Looking to expand on the usefulness of tools that backcountry travelers already use, the Color Trekker is a way to map and catalog your surroundings through color. Taking design cues and functional elements from traditional trekking poles, the Color Trekker also contains a color sensor at its base. When placed against the ground, it is able to record and store the exact color code of the object it is touching. For the Corps, this tool has been used in several ways. Traditionally, to record hike or trip in nature, you would use a map or GPS to track where you have been. Forgoing a direct spatial awareness for understanding a trip, the Corps asks observers to map by color. Every step, take a color reading. Over time you will have amassed a large tapestry of colored bars representing the changing land underfoot. Normally when we go for a walk, we look up to the sky or horizon. But there is beauty in what is directly beneath us. These maps then through color show how terrain can change over a distance. It will expose observers’ unconscious decisions on where they are walking as well as alert park rangers on if they are staying on trail or not. Distance would also be measured in new ways. The physical length of the tapestry would represent the length of your trip and efforts in collecting.


ARCHIVE
The information gathered by the members of the Civilian Corps of Landscape Observation belongs to the people of the United States of America.

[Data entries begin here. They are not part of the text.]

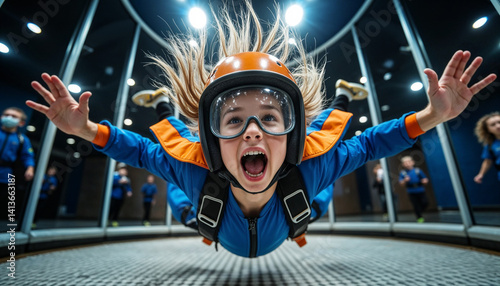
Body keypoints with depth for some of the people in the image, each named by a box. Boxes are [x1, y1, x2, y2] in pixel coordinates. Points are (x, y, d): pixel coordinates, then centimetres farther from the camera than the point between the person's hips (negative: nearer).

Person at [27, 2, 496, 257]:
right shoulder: (195, 173, -43)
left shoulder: (312, 168, -43)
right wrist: (86, 129, -37)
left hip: (284, 249, 1)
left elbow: (366, 145, -26)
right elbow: (142, 150, -25)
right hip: (221, 250, 0)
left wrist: (431, 115, -36)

It is to be aggregated into one central location and will be accessible by anyone in the country. The work of reassessment is a community activity and in order for conversations and connections to arise, the whole community must be able to see the collective fruits of their labor. On a macro scale, this archive will take the form of an online database. All observations will appear in this database in full, with the exception of full names. The online database will not be curated by the CCLR in any way. It is up to local communities to form their own stories based on their collective observation labor. The CCLR will provide ways to search the archive. Potential search strategies include: Location, Date, Land Manager, Tool, Observation density, Observation Type (drawing, story, poem, image, map, model), and Keywords Used.